Antero Resources Corporation is an American company engaged in hydrocarbon exploration. It is organized in Delaware and headquartered in Denver, Colorado. The company's reserves are entirely in the Appalachian Basin (92% were in the Marcellus Shale and 8% were in the Utica Shale) and are extracted using hydraulic fracturing.

As of December 31, 2021, the company had 17,729 e9ft3 of estimated proved reserves, of which 61% was natural gas, 21% was ethane, 17% was natural gas liquids, and 1% was petroleum.

The company is ranked 672nd on the Fortune 500.

==History==
The company was founded in 2002 by Paul M. Rady and Glen C. Warren, Jr. after they sold their previous venture, Pennaco Energy, to Marathon Oil.

Beginning in February 2003, Warburg Pincus invested over $1.5 billion into the company and at one time held a controlling stake.

In 2005, the company sold its assets in the Barnett Shale to XTO Energy.

In October 2013, the company became a public company via an initial public offering, raising $1.5 billion.
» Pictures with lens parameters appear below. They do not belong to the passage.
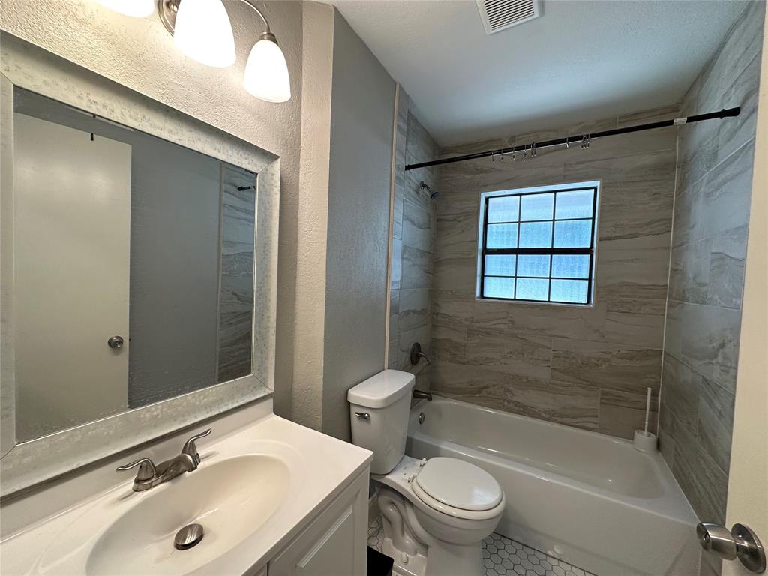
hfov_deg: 102.1
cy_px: 288
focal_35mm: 14
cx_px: 384
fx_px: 311
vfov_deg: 85.7
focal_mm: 2.22
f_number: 2.2
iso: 200
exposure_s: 1/120
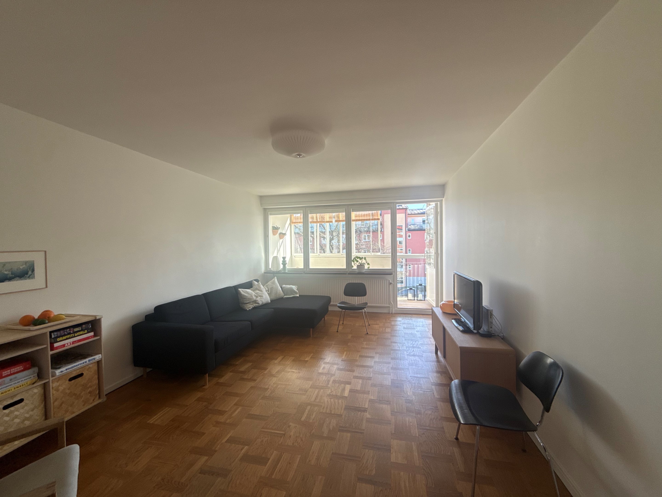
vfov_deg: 85.7
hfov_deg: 102.1
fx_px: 268
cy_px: 248
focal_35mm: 14
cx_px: 331
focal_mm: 2.22
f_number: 2.2
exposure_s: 1/143
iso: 50
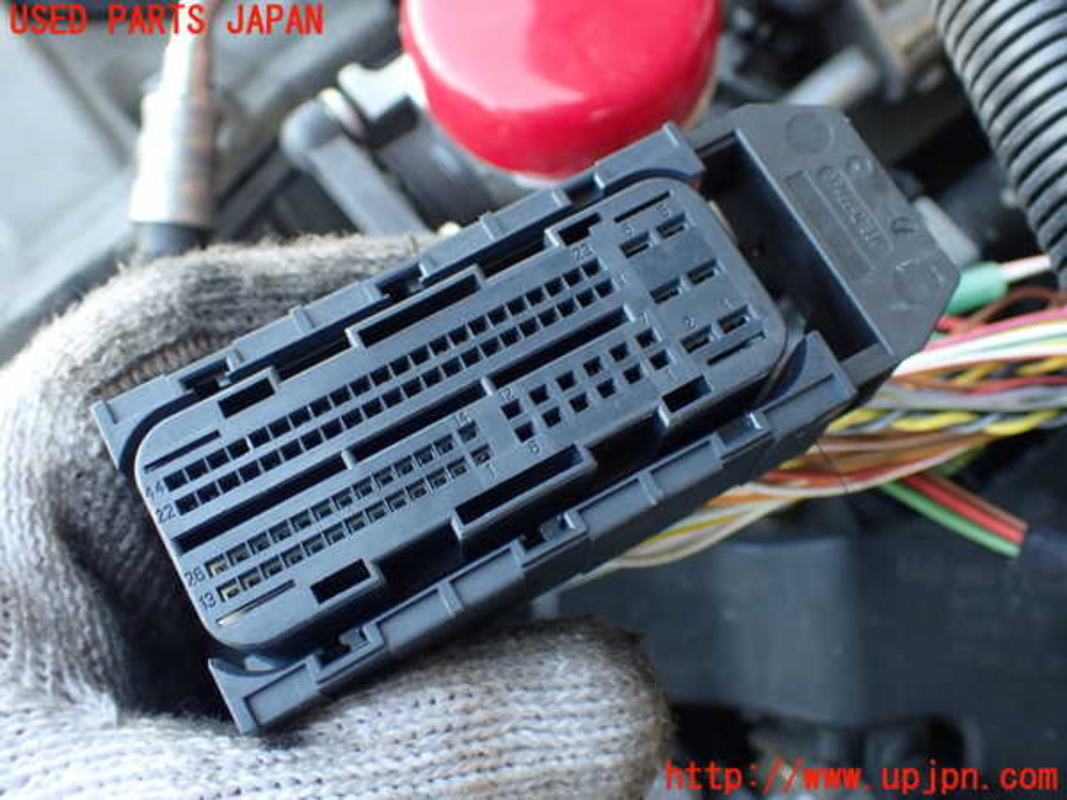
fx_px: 1110
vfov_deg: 39.7
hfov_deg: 51.4
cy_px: 400
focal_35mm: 36
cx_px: 534
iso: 200
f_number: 2.5
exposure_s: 1/50
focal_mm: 6.37
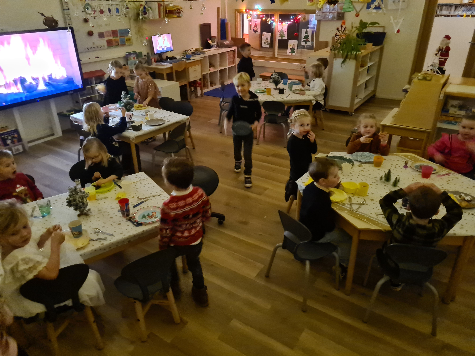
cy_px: 178
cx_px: 238
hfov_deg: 67.3
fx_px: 357
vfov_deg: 53.1
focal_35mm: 26
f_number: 1.8
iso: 1250
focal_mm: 5.4
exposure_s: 1/17
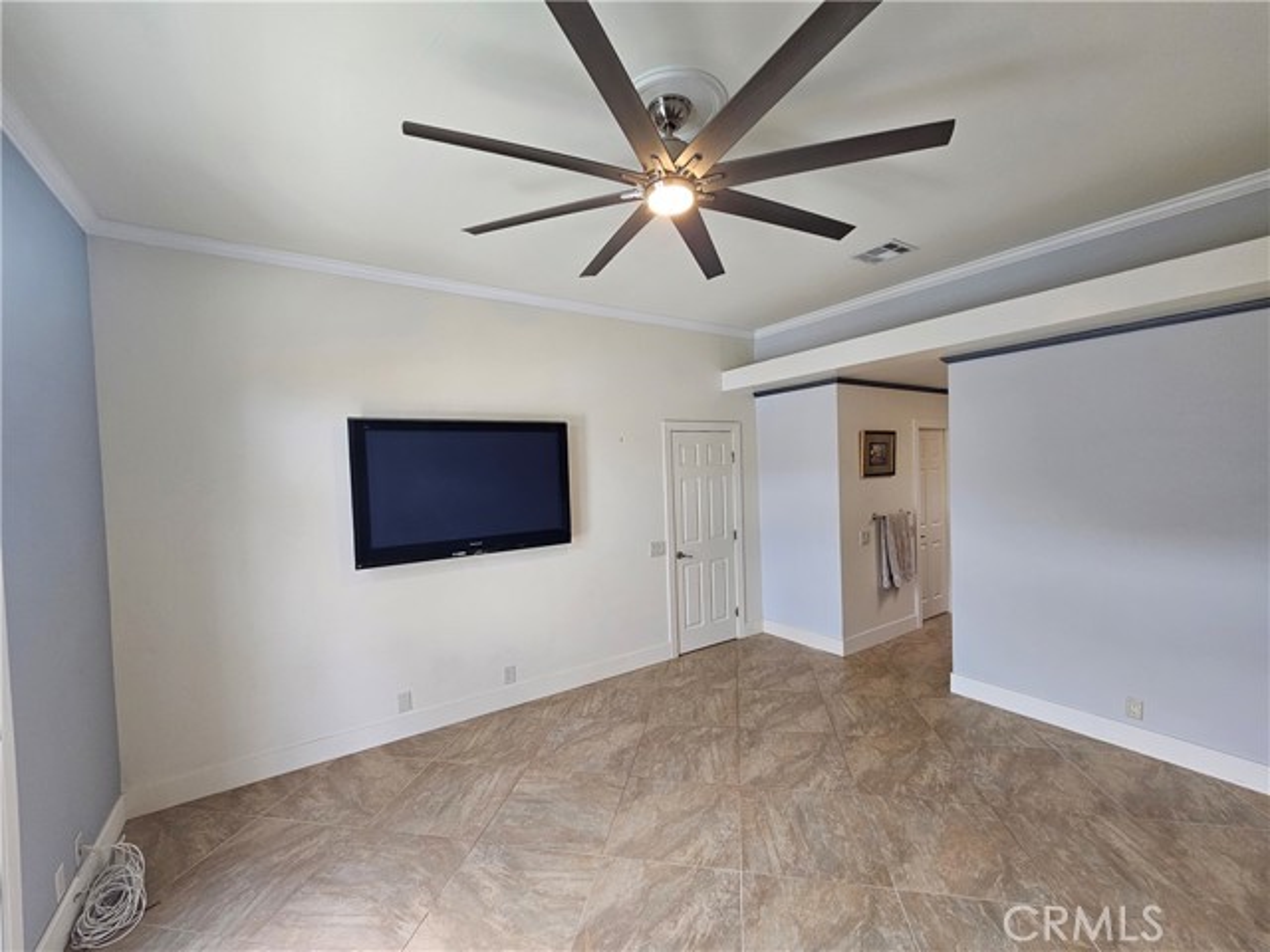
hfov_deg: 106.2
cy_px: 476
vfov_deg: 89.9
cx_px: 635
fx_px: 477
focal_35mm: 13
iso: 125
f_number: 2.2
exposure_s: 1/60
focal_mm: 2.2
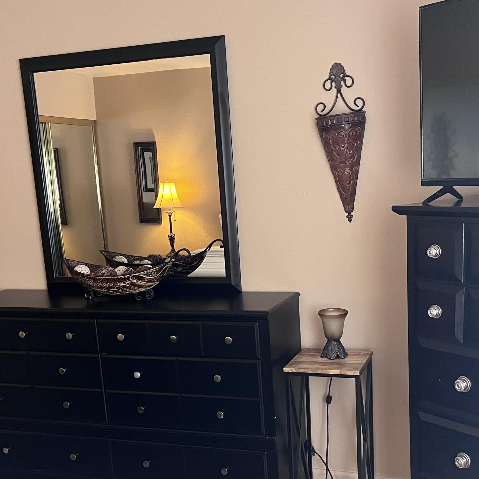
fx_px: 704
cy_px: 309
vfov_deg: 37.2
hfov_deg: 37.4
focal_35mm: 45
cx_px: 286
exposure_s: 1/60
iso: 500
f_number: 1.6
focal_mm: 5.1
In November 2014, the company spun off 30% of its midstream operations, Antero Midstream Partners LP, via an initial public offering
.

In September 2015, the company sold its integrated water business to its midstream affiliate for $1.05 billion.

In August 2016, the company acquired assets in the Marcellus Shale from Statoil for $96 million.

In January 2017, the company acquired assets in the Utica Shale from Rex Energy for $30 million.